Вот как все произошло. Возможно, я упустил какие-то детали, но могу сообщить их вам, мистер Керк, как только потребуется. Надеюсь, вы сможете использовать рассказанное мной, чтобы помочь Ральфу Харлингену в этом деле. Спасибо. На этом заканчиваю.
Мюррей собрал листы расшифровки в нужном порядке, перечитал их — на сей раз медленно — и отложил. Магнитофон стоял на столе, пленка была заправлена. Он подался вперед, включил аппарат и поднес наушники к одному уху. «Меня зовут Арнольд Ландин, — послышалось из динамика, — мой постоянный адрес…»
Мюррей резко выключил магнитофон, звук оборвался с визгом. Положил наушники и сидел, хмуро глядя на них. В голосе Ландина не было ничего неожиданного, он вполне соответствовал его разговорному стилю. Твердый голос жителя Нью-Йорка, небрежный в произношении, слегка вызывающий в тоне. Любой, читающий расшифровку, будет подсознательно это ощущать.

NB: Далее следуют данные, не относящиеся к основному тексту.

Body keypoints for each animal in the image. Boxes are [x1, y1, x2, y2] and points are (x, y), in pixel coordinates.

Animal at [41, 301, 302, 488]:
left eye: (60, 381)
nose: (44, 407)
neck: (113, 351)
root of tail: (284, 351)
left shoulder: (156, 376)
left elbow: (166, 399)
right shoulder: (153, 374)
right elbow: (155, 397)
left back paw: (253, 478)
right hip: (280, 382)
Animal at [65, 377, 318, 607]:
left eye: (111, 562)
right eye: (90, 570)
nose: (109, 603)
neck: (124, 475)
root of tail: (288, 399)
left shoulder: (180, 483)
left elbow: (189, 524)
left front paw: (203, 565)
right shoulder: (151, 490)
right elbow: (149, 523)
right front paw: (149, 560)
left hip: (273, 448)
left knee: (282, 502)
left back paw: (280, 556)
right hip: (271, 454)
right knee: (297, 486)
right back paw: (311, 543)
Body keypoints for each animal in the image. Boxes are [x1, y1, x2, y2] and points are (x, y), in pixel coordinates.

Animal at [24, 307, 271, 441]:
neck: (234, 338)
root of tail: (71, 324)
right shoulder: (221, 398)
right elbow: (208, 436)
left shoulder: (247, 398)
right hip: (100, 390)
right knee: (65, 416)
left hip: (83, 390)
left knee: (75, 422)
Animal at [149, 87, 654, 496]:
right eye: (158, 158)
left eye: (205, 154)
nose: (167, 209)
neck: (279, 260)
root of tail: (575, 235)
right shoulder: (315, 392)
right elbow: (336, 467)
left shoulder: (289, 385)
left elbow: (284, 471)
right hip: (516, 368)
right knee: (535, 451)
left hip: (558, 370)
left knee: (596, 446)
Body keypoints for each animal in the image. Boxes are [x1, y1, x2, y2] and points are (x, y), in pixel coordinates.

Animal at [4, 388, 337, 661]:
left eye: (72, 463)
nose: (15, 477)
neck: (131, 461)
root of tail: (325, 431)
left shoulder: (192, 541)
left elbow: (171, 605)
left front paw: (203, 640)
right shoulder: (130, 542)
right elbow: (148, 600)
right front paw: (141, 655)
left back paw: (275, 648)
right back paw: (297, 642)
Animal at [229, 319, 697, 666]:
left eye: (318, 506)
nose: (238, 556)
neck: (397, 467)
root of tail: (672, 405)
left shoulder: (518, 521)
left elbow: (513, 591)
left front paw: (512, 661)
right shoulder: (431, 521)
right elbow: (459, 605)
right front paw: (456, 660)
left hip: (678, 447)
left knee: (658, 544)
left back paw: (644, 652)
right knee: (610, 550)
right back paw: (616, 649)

Не соответствовала Рут Винсент. Ее окружающей средой была респектабельная школа Хомстед, ей были ближе выходцы Вест-Пойнта, Нью-Канаана или даже части мира, где постоянно бывали Харлингены.

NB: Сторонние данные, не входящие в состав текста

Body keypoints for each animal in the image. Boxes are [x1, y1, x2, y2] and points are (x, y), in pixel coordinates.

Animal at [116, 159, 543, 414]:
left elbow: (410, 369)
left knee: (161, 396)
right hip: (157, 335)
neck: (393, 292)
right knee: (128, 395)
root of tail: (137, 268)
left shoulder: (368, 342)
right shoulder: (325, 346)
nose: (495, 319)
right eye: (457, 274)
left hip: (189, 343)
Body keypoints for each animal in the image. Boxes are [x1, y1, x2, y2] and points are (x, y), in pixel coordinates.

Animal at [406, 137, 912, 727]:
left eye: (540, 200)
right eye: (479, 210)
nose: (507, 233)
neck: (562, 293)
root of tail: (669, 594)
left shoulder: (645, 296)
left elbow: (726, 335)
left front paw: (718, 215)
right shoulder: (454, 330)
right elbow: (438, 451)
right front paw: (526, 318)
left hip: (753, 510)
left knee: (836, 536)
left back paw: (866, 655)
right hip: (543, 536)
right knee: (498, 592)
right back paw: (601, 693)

Эта мысль заставила его подскочить. Эта девушка и Харлинген! Харлинген мог быть в достаточной степени мужчиной, чтобы ухватиться за темноволосую, голубоглазую возможность, когда она находилась искушающе близко. Однако подобная ситуация была слишком идеальной, чтобы оказаться вероятной. Девушка, использующая дело Ландина для прикрытия романа с адвокатом, была бы Франческой да Римини
[11] наоборот, и хотя определенно годилась на эту роль, сомнительно, что стала бы ее играть.
Так ли?
Мюррей глубоко вздохнул и взял копию материалов о деталях вменяемого преступления, которые оставил ему Ландин. Это было несколько машинописных страниц, сильно испачканных и покрытых карандашными пометками на полях. Неудивительно, что их было немного, хотя показания Ландина в полном объеме, видимо, составили бы довольно большую стопу. Государственные обвинители терпеть не могут раскрытия показаний, полученных Большим жюри. Мюррей, разгладив первую страницу, решил, что суд, должно быть, выкручивал руки Лоскальцо, чтобы он выдал хотя бы это.